▶ REQUIRED ACTION
Reproduce the lines of the records without changes, starting at the line holding "### The Journey" and continuing to the end of the records, with that first line included.

Dataset entries:

◇ ◇ ◇ ◇

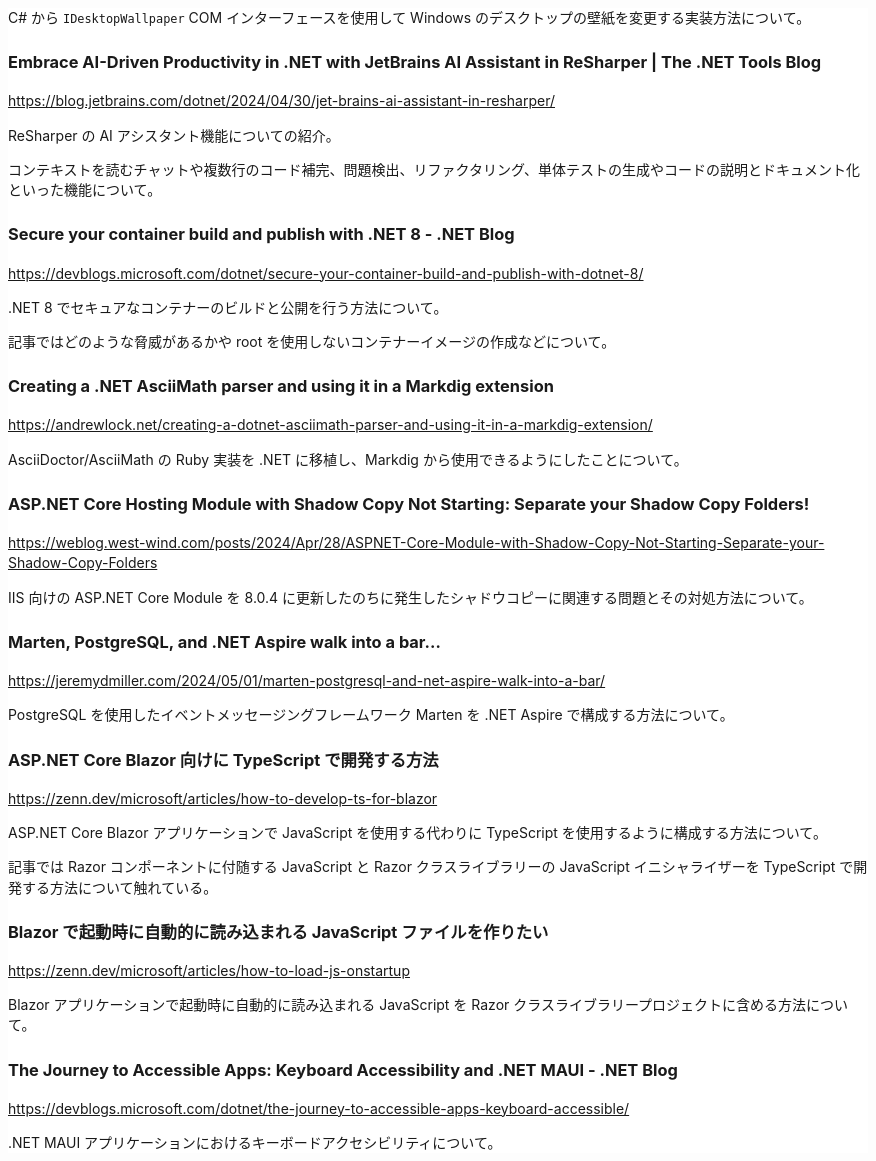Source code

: C# から `IDesktopWallpaper` COM インターフェースを使用して Windows のデスクトップの壁紙を変更する実装方法について。

### Embrace AI-Driven Productivity in .NET with JetBrains AI Assistant in ReSharper | The .NET Tools Blog
https://blog.jetbrains.com/dotnet/2024/04/30/jet-brains-ai-assistant-in-resharper/

ReSharper の AI アシスタント機能についての紹介。

コンテキストを読むチャットや複数行のコード補完、問題検出、リファクタリング、単体テストの生成やコードの説明とドキュメント化といった機能について。

### Secure your container build and publish with .NET 8 - .NET Blog
https://devblogs.microsoft.com/dotnet/secure-your-container-build-and-publish-with-dotnet-8/

.NET 8 でセキュアなコンテナーのビルドと公開を行う方法について。

記事ではどのような脅威があるかや root を使用しないコンテナーイメージの作成などについて。

### Creating a .NET AsciiMath parser and using it in a Markdig extension
https://andrewlock.net/creating-a-dotnet-asciimath-parser-and-using-it-in-a-markdig-extension/

AsciiDoctor/AsciiMath の Ruby 実装を .NET に移植し、Markdig から使用できるようにしたことについて。

### ASP.NET Core Hosting Module with Shadow Copy Not Starting: Separate your Shadow Copy Folders!
https://weblog.west-wind.com/posts/2024/Apr/28/ASPNET-Core-Module-with-Shadow-Copy-Not-Starting-Separate-your-Shadow-Copy-Folders

IIS 向けの ASP.NET Core Module を 8.0.4 に更新したのちに発生したシャドウコピーに関連する問題とその対処方法について。

### Marten, PostgreSQL, and .NET Aspire walk into a bar…
https://jeremydmiller.com/2024/05/01/marten-postgresql-and-net-aspire-walk-into-a-bar/

PostgreSQL を使用したイベントメッセージングフレームワーク Marten を .NET Aspire で構成する方法について。

### ASP.NET Core Blazor 向けに TypeScript で開発する方法
https://zenn.dev/microsoft/articles/how-to-develop-ts-for-blazor

ASP.NET Core Blazor アプリケーションで JavaScript を使用する代わりに TypeScript を使用するように構成する方法について。

記事では Razor コンポーネントに付随する JavaScript と Razor クラスライブラリーの JavaScript イニシャライザーを TypeScript で開発する方法について触れている。

### Blazor で起動時に自動的に読み込まれる JavaScript ファイルを作りたい
https://zenn.dev/microsoft/articles/how-to-load-js-onstartup

Blazor アプリケーションで起動時に自動的に読み込まれる JavaScript を Razor クラスライブラリープロジェクトに含める方法について。

### The Journey to Accessible Apps: Keyboard Accessibility and .NET MAUI - .NET Blog
https://devblogs.microsoft.com/dotnet/the-journey-to-accessible-apps-keyboard-accessible/

.NET MAUI アプリケーションにおけるキーボードアクセシビリティについて。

◇ ◇ ◇ ◇

▶ EXPECTED OUTPUT
### The Journey to Accessible Apps: Keyboard Accessibility and .NET MAUI - .NET Blog
https://devblogs.microsoft.com/dotnet/the-journey-to-accessible-apps-keyboard-accessible/

.NET MAUI アプリケーションにおけるキーボードアクセシビリティについて。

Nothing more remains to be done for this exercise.